**Naskah Bacaan:**

Google Translator

English French German Spain Italian Dutch

Russian Portuguese Japanese Korean Arabic Chinese Simplified

Minggu, 07 November 2010

RENCANA PERUBAHAN UNDANG-UNDANG DASAR 1945 (KE-LIMA)


PENDAHULUAN
Konsitusi hidup di tiap zaman dengan mengikuti perkembangan masyarakat. Karena itu, UUD 1945 harus diamandemen bila tidak lagi relevan dengan perkembangan masyarakat.
Dalam satu bulan terakhir ini sebenarnya, ada momentum-momentum yang tidak terjangkau oleh wewenang konstitusi. Yang paling mencolok adalah kasus bencana alam.
Seperti dalam bantuan bencana alam yang ditangani secara terus menerus, karena bencana di tanah air akan terus berulang, sebab negara ini memang memiliki potensi bencana yang beragam, sehingga perlu diatur dalam UUD dan UU lainnya.
Sedangkan penanganannya, bukan tanggung jawab negara saja, tapi juga tanggung jawab rakyat semuanya dan itu perlu dipertegas dalam konstitusi negara, selain dari melanjutkan agenda reformasi.
Salah satu tuntutan Reformasi 1998 adalah dilakukannya perubahan (amandemen) terhadap UUD 1945. Latar belakang tuntutan perubahan UUD 1945 antara lain karena pada masa Orde Baru, kekuasaan tertinggi di tangan MPR (dan pada kenyataannya bukan di tangan rakyat), kekuasaan yang sangat besar pada Presiden, adanya pasal-pasal yang terlalu "luwes" (sehingga dapat menimbulkan multitafsir), serta kenyataan rumusan UUD 1945 tentang semangat penyelenggara negara yang belum cukup didukung ketentuan konstitusi.

**Perintah A:** Tampilkan kembali secara persis seluruh baris catatan, dari awal catatan hingga baris yang memuat "paylaşılmaktadır. Burada yer", termasuk baris tersebut. Jangan sertakan gambar dalam jawaban.

Entri data hasil ekstraksi
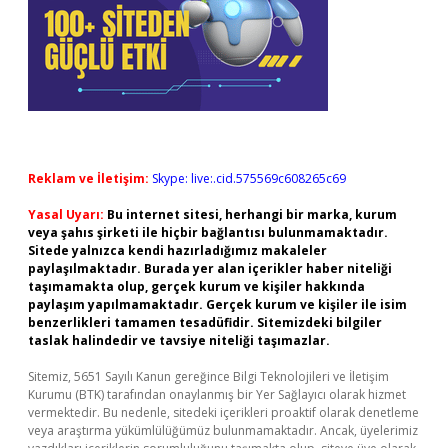
Reklam ve İletişim:
Skype: live:.cid.575569c608265c69
Yasal Uyarı:
Bu internet sitesi, herhangi bir marka, kurum
veya şahıs şirketi ile hiçbir bağlantısı bulunmamaktadır.
Sitede yalnızca kendi hazırladığımız makaleler
paylaşılmaktadır. Burada yer alan içerikler haber niteliği
taşımamakta olup, gerçek kurum ve kişiler hakkında
paylaşım yapılmamaktadır. Gerçek kurum ve kişiler ile isim
benzerlikleri tamamen tesadüfidir. Sitemizdeki bilgiler
taslak halindedir ve tavsiye niteliği taşımazlar.
Sitemiz, 5651 Sayılı Kanun gereğince Bilgi Teknolojileri ve İletişim
Kurumu (BTK) tarafından onaylanmış bir Yer Sağlayıcı olarak hizmet
vermektedir. Bu nedenle, sitedeki içerikleri proaktif olarak denetleme
veya araştırma yükümlülüğümüz bulunmamaktadır. Ancak, üyelerimiz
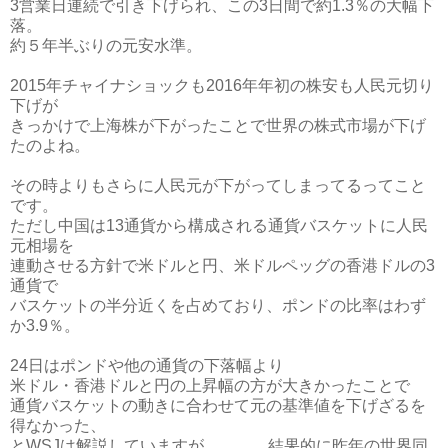
3営業日連続で引き下げられ、この3日間で約1.3％の大幅下
落。
約５年半ぶりの元安水準。
2015年チャイナショックも2016年年初の株安も人民元切り
下げが
きっかけで上海株が下がったことで世界の株式市場が下げ
たのよね。
その時よりもさらに人民元が下がってしまってるってこと
です。
ただし中国は13通貨から構成される通貨バスケットに人民
元相場を
連動させる方針で米ドルと円、米ドルペッグの香港ドルの3
通貨で
バスケットの半分近くを占めており、ポンドの比率はわず
か3.9％。
24日はポンドや他の通貨の下落幅より
米ドル・香港ドルと円の上昇幅の方が大きかったことで
通貨バスケットの動きに合わせて元の基準値を下げざるを
得なかった、
とWSJは解説していますが、、、、結果的に昨年の世界同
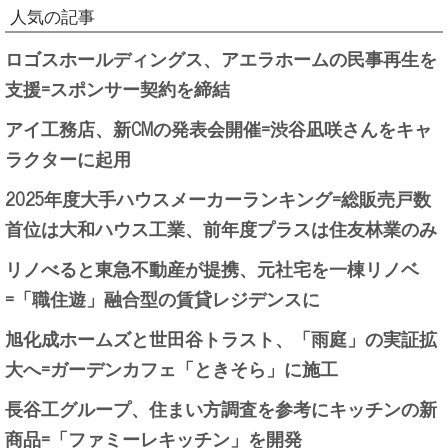
人気の記事
ロゴスホールディングス、アエラホームの民事再生を
支援=スポンサー契約を締結
アイ工務店、新CMの発表会開催=渋谷凪咲さんをキャ
ラクターに起用
2025年度大手ハウスメーカーランキング=総販売戸数
首位は大和ハウス工業、前年度プラスは住友林業のみ
リノべると東急不動産が提携、元社宅を一棟リノベ
=「職住遊」融合型の賃貸レジデンスに
旭化成ホームズと世田谷トラスト、「雨庭」の実証拡
大へ=ガーデンカフェ「ときそら」に施工
長谷工グループ、住まい方調査を参考にキッチンの新
商品=「ファミーレキッチン」を開発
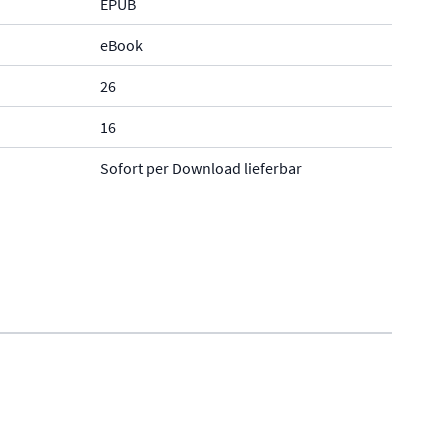
EPUB
eBook
26
16
Sofort per Download lieferbar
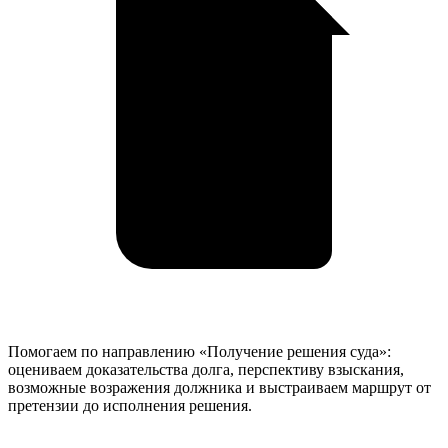
Помогаем по направлению «Получение решения суда»:
оцениваем доказательства долга, перспективу взыскания,
возможные возражения должника и выстраиваем маршрут от
претензии до исполнения решения.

**Perintah B:** Sajikan ulang seluruh bagian naskah tentang rencana perubahan UUD 1945 dari "Russian Portuguese Japanese" hingga "kasus bencana alam.", dengan mengganti "perkembangan masyarakat" menjadi "dinamika masyarakat".

**Keluaran yang Diharapkan A:**
Reklam ve İletişim:
Skype: live:.cid.575569c608265c69
Yasal Uyarı:
Bu internet sitesi, herhangi bir marka, kurum
veya şahıs şirketi ile hiçbir bağlantısı bulunmamaktadır.
Sitede yalnızca kendi hazırladığımız makaleler
paylaşılmaktadır. Burada yer alan içerikler haber niteliği

**Keluaran yang Diharapkan B:**
Russian Portuguese Japanese Korean Arabic Chinese Simplified

Minggu, 07 November 2010

RENCANA PERUBAHAN UNDANG-UNDANG DASAR 1945 (KE-LIMA)


PENDAHULUAN
Konsitusi hidup di tiap zaman dengan mengikuti dinamika masyarakat. Karena itu, UUD 1945 harus diamandemen bila tidak lagi relevan dengan dinamika masyarakat.
Dalam satu bulan terakhir ini sebenarnya, ada momentum-momentum yang tidak terjangkau oleh wewenang konstitusi. Yang paling mencolok adalah kasus bencana alam.